Kekeritz findet die aktuelle Diskussion über die Aufnahme von Flüchtlingen in Deutschland „entwürdigend“. Sie führe zu einem Rechtsruck und nutze nur der AfD. 85 Prozent der Flüchtlinge weltweit würden nicht von den Industriestaaten sondern von den Entwicklungsländern aufgenommen. Die „europäische Abschottungspolitik und Rücknahmeabkommen mit undemokratischen Staaten und Diktatoren“ nannte er „unsozial“.

Im Gespräch mit der Fairtrade-Steuerungsgruppe der Gemeinde sprach Kekeritz sich für die Stärkung des Fairen Handels aus. Er bringe Verbesserungen für Millionen von Menschen in den Entwicklungsländern. Auf Antrag der örtlichen Grünen ist Oberstdorf inzwischen dabei den Titel „Fairtrade Town“ zu erwerben. Er warb für eine Kombination von Fairtrade-Produkten und regionalen Produkten, um auch die heimische Landwirtschaft zu stärken. „Fluchtursachen bekämpfen fängt auch bei uns zu Hause an.

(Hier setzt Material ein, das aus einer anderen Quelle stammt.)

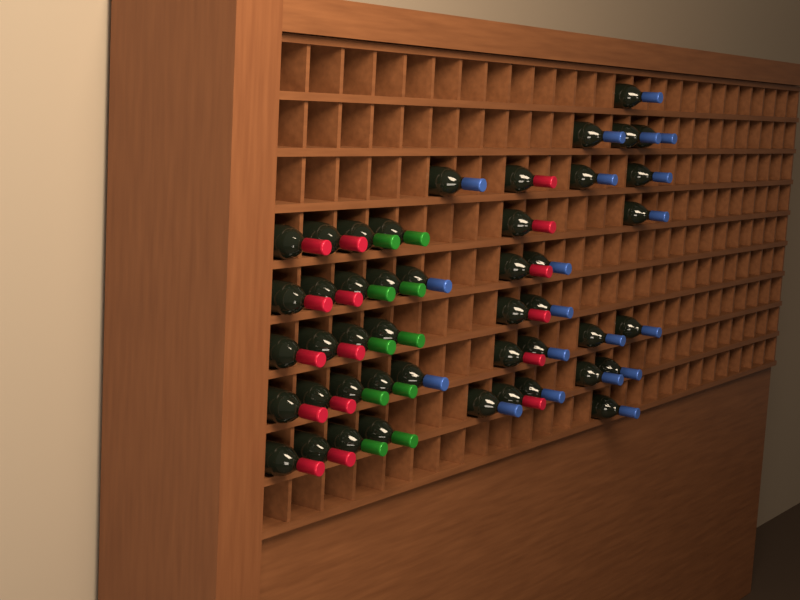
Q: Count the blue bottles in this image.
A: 20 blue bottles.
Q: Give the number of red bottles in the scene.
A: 16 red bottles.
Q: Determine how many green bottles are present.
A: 10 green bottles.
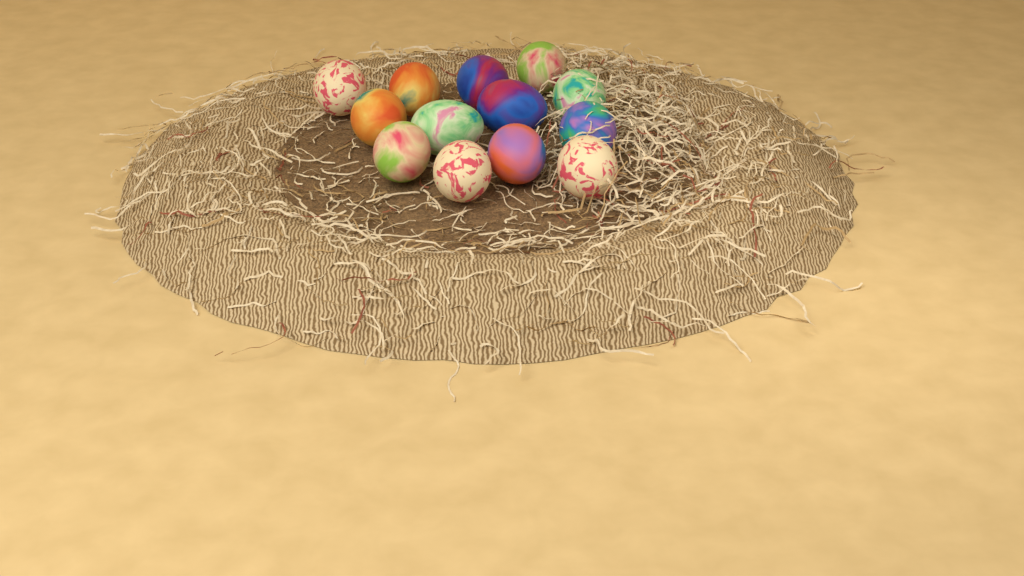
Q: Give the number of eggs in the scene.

Jeder von uns muss sich beim Einkauf fragen, wo seine Verantwortung liegt“, so Kekeritz. Bei seinem Besuch in einer Oberstdorfer Asylunterkunft diskutierte der Abgeordnete mit Flüchtlingen und Mitgliedern des Oberstdorfer Helferkreises. Aktuell erhielten in Oberstdorf drei irakische Familien einen Ablehnungsbescheid auf ihren Asylantrag. Für Kekeritz sind Abschiebungen in Krisenländern „unverantwortlich“. Es sei „absurd und zynisch“ immer mehr Länder zu sicheren Herkunftsländern zu erklären. Mitglieder des Helferkreises kritisierten den Inhalt des geplanten Bayrischen Integrationsgesetzes. Sie befürchten massive Nachteile für die Flüchtlinge und Beeinträchtigungen der ehrenamtlichen Arbeit vor Ort.